Mais terminons sur un exemple positif, celui de La Trappe, puisque c’est de là que la vie cistercienne va pouvoir survivre à la Révolution, comme nous le verrons au cours suivant. Tout en reprenant une à une toutes les observances traditionnelles dans l’Ordre (abstinence, jeûne, veilles, coucher sur la dure, stricte clôture, silence rigoureux, vie commune, pauvreté personnelle, travail manuel, chapitre des coulpes, etc.) Rancé sut, par sa prudence et son exemple, autant que par son enseignement puisé aux Pères du monachisme, donner une âme à sa communauté, réaliser un authentique renouveau spirituel, visant à ramener la vie monastique à l’unique recherche de Dieu et ses moines à n’être que moines. Ainsi magistralement réformée, La Trappe est-elle restée tout au long du XVIIIe un haut lieu monastique des plus fervents et des plus fréquentés, un foyer de vie contemplative rayonnant à travers la France et même au-delà des frontières et qui, par ses exigences mêmes, attirait les postulants de façon exceptionnelle pour l’époque. En janvier 1790, il y a 103 profès et 6 novices.[12]

 

 

*

*      *


Questions possibles

 

 

Consulter Cîteaux 1989, t.40 p.376, sur La Trappe face à la Révolution



[1] A propos de commende dans les abbayes de moniales, cf. De la croix Bouton, vol II sur les moniales p.145, sur le cérémonial à l’arrivée d’une abbesse nommée à Maubuisson

 

[2] cf. Arte de Císter en Galicia y Portugal

 

[3] Nombreuses festivités musicales dans les abbatiales, y compris avec orchestre (c’est l’époque de Haydn) ; collections biologiques, zoologiques et d’oeuvres d’art ; observatoires d’astronomie ; on dit que cela ne contredisait en rien la vie d’ascèse des moines...

[4] A ce même CG de 1738, 27 numéros sont consacrés aux moniales, ce qui montre qu’elles aussi ont besoin d’être rappelées à l’ordre...avec toujours les mêmes problèmes de clôture, de pauvreté, de vêtement. Mais les fantaisies vestimentaires ne leur sont pas propres: le même CG (n°157) interdit aux moines les robes courtes, et l’on sait (CG de 1787 n°10) que certains portent des cheveux frisés et poudrés, qui ne leur permettent plus de se couvrir de leur capuce.

 

[5] Le rapporteur général de cette Commission, Loménie de Brienne, archevêque de Toulouse, dit dans une enquête:

« Les Cisterciens sont profondément décadents, à la seule exception des 2 réformes de La Trappe et de Sept-Fons, et de quelques rares maisons; [avec La Trappe et Sept-Fons, seules La Charmoye, Bonneval, et Clairmarais reçoivent des éloges.] Cîteaux n’est plus qu’une affaire temporelle, encore très puissante et riche matériellement, mais cette richesse est elle-même en train de péricliter à raison de l’absence croissante d’une vie spirituelle profonde et vraie. »

 

[6] Pourtant, 2/3 de nos maisons en France étaient dans ce cas. En 1768 il y a 228 monastères de moines pour 1851 moines, soit 8 en moyenne; 75 maisons avaient moins de 5 membres!

 

[7] Il tire son nom de Joseph II (1780-1790), d’Allemagne, qui l’a fort appliqué.

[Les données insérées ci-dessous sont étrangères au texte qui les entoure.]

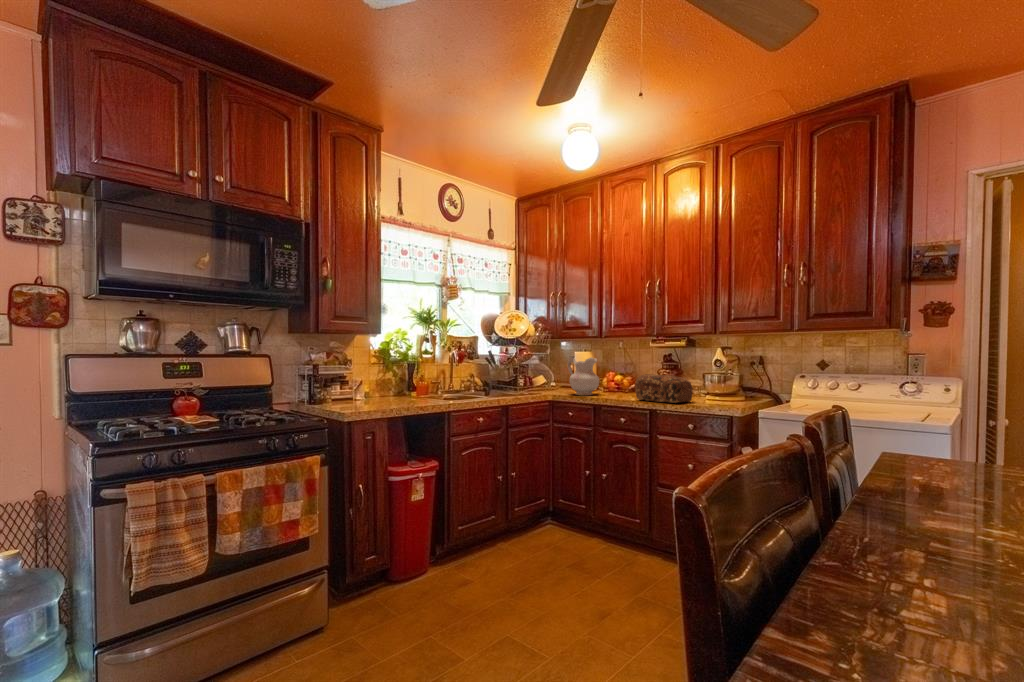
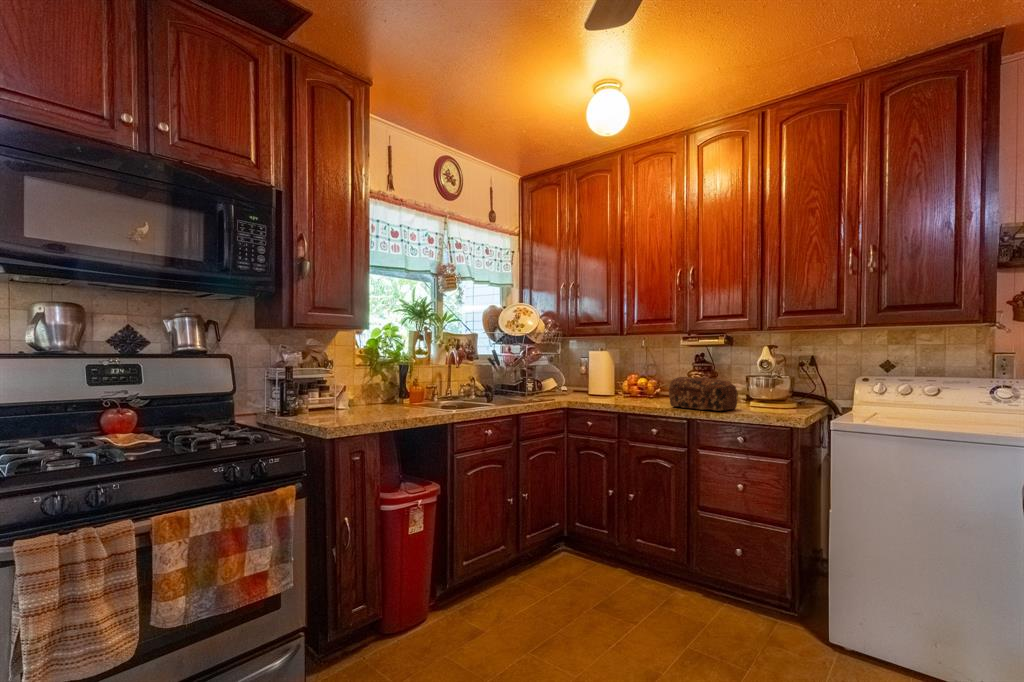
ceramic pitcher: present [568,356,599,395] -> none [584,356,622,401]

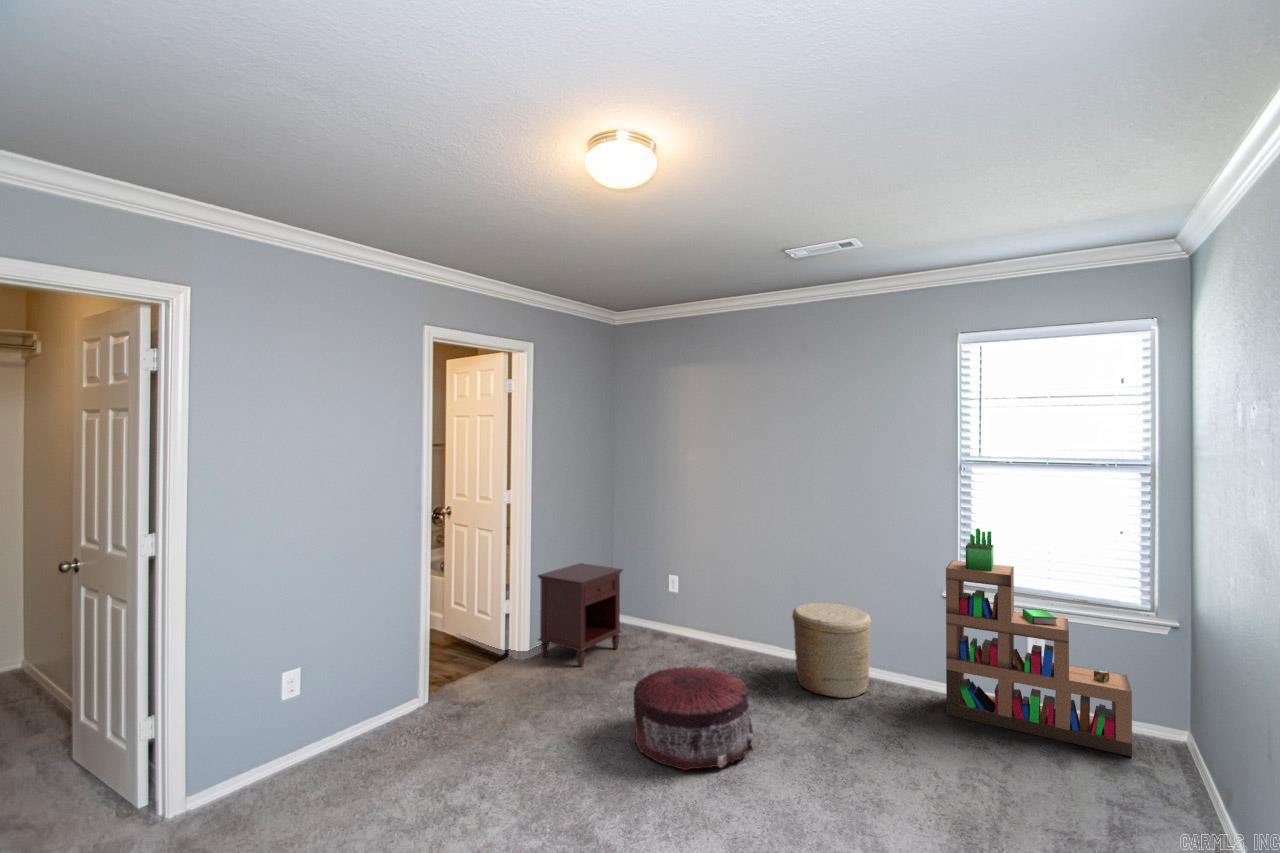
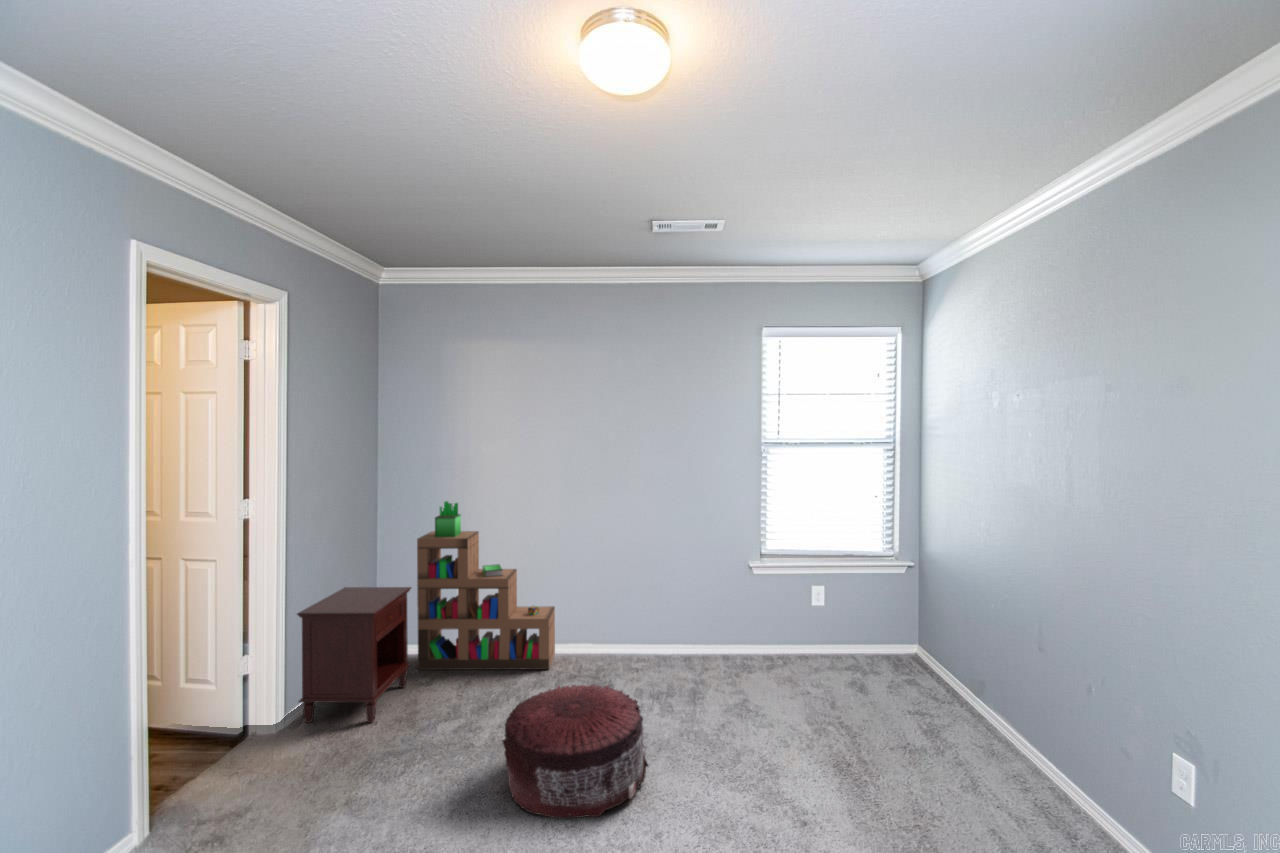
bookshelf: present [946,528,1132,757] -> present [417,501,555,670]
woven basket: present [792,603,871,698] -> none [619,589,694,683]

[8] Comme beaucoup d’autres, Sept-Fons devra renvoyer des novices (15 sur 36 en 1790), par manque d’argent.

[9] Dict Catholicisme tome 10, à Orange (Les 32 martyres d’)

[10] C’est en 1808 que Clairvaux deviendra une prison.

 

[11] Ils sont fêtés le 18 août ; dans Liturgie n°102 p.278 : récit de leur béatification le 1er octobre 1995 par Jean-Paul II ; célébration à la Trappe ; notices ; oraison de leur mémoire.

 

[12] cf. la pyramide des âges in Cîteaux 1989 p.380

Tout cet article sur La Trappe face à la Révolution est très intéressant et très bien fait, avec cartes, chiffres, notices sur chacun des frères.